I’ve tried elsewhere to provide a provisional sketch of what is at stake in outlaw literature’s short-circuiting of the scenes of political subjection and economic exploitation. For now, I will conclude with the briefest of reflections on why the contrepreneur, trickster, and grifter have taken on a new cultural and social valency in recent years. Piglia notes that “in a society that sustains the illusion of becoming wealthy on the myth of making money, falsification presents itself as the very metaphor of productive labor.” The displacement and erasure of the relations between producers and their phantasmatic recoding as relations between things is a crucial aspect of Marx’s theory of commodity fetishism. What perhaps distinguishes the present is the disappearance of any figure or image of collective labor around which a workers’ movement could organize and assert its political subjectivity. Class collectivity has been broken up and disbanded, its constituent members enclosed within forms of work that are variously intensifying their rates of exploitation, mining ever more intimate parts of being, or relentlessly deskilling – all overshadowed by the grim prospect of expulsion from paid employment altogether through off-shoring, automation, or obsolescence.
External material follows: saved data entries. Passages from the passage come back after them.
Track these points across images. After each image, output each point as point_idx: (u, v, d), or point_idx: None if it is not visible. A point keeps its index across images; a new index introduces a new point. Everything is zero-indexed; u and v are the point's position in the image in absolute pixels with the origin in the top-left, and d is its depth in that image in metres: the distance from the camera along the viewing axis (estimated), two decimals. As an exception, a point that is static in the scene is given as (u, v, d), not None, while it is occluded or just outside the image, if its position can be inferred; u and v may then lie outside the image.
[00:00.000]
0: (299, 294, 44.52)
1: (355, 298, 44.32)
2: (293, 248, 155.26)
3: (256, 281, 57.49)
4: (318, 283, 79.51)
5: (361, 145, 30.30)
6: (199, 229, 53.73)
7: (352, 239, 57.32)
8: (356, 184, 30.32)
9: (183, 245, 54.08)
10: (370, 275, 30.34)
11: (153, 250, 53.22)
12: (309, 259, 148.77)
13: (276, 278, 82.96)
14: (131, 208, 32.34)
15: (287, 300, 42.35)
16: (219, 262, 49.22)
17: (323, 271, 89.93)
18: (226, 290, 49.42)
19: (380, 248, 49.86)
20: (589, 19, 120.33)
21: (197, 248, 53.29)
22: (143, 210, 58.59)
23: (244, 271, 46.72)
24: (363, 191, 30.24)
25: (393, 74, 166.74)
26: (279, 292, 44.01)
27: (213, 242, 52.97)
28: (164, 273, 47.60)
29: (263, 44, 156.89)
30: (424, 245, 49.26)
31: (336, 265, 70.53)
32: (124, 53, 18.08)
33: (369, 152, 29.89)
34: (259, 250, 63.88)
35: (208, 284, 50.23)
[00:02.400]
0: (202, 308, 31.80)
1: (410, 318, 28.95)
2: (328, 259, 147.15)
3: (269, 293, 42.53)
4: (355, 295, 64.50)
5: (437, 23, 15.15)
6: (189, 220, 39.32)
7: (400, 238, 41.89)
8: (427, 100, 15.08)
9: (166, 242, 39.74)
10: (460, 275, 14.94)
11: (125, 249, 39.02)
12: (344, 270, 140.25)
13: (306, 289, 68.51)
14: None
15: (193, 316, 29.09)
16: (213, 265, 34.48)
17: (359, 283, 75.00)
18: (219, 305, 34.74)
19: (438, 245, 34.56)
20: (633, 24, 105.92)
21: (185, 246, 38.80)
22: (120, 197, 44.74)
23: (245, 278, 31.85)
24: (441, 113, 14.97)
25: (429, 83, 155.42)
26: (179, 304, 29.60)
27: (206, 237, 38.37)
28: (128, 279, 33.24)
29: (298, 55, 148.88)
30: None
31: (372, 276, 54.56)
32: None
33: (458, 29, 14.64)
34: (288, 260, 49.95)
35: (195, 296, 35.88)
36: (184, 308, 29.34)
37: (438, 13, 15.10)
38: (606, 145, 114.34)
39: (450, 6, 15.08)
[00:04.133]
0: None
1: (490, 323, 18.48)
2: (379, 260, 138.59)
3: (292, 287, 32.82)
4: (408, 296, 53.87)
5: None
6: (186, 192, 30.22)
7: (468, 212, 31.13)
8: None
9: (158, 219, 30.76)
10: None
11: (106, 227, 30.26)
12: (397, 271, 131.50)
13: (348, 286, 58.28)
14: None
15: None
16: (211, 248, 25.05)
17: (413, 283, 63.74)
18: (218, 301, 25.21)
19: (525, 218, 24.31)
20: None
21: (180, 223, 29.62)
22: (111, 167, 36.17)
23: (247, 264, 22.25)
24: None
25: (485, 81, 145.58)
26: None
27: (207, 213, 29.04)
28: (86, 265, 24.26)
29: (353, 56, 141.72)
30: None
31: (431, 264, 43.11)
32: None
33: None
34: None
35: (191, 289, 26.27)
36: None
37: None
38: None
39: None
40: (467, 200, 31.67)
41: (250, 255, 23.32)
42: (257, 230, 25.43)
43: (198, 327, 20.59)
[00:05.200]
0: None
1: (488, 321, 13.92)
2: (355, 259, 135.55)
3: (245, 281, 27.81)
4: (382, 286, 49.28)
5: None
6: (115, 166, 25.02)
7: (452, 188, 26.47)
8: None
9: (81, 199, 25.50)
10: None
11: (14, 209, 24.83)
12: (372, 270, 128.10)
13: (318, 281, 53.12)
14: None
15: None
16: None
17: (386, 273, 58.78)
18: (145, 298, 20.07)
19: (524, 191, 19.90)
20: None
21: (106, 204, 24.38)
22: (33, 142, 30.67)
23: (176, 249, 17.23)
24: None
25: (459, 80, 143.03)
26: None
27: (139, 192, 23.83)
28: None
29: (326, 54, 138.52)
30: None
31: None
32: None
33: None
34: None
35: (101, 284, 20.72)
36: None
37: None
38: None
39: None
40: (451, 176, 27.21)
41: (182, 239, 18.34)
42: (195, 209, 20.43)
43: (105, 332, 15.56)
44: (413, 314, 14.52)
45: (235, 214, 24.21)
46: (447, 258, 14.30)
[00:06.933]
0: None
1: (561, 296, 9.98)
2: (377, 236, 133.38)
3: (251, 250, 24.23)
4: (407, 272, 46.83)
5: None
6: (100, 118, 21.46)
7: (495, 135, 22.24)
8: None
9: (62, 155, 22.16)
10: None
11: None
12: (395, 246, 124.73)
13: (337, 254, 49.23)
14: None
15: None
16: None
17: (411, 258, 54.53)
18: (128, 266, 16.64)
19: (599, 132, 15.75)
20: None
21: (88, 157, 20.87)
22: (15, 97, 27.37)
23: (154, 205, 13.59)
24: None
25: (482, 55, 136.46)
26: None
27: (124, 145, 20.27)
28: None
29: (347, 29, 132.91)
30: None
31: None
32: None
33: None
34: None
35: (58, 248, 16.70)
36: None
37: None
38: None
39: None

Given this backdrop of diminishing joy – as either an artisanal worker or satiated consumer – the virtuoso gestures and ploys of the con-artist appear like a holdout, a defiant rearguard stand that insists on the creativity of labor, on its power not just to passively reproduce material conditions but to actively reconfigure them too. The poisoned charm of the criminal restores the plasticity and malleability of the world. Ideology is reimposed, however, as imaginary labor remains wedded to a mythology that debilitates certain sections of the left: the naturalization and valorization of labor itself. What is required are the collective stories and myths that corrode and dissolve all currently existing arrangements and imaginings of work.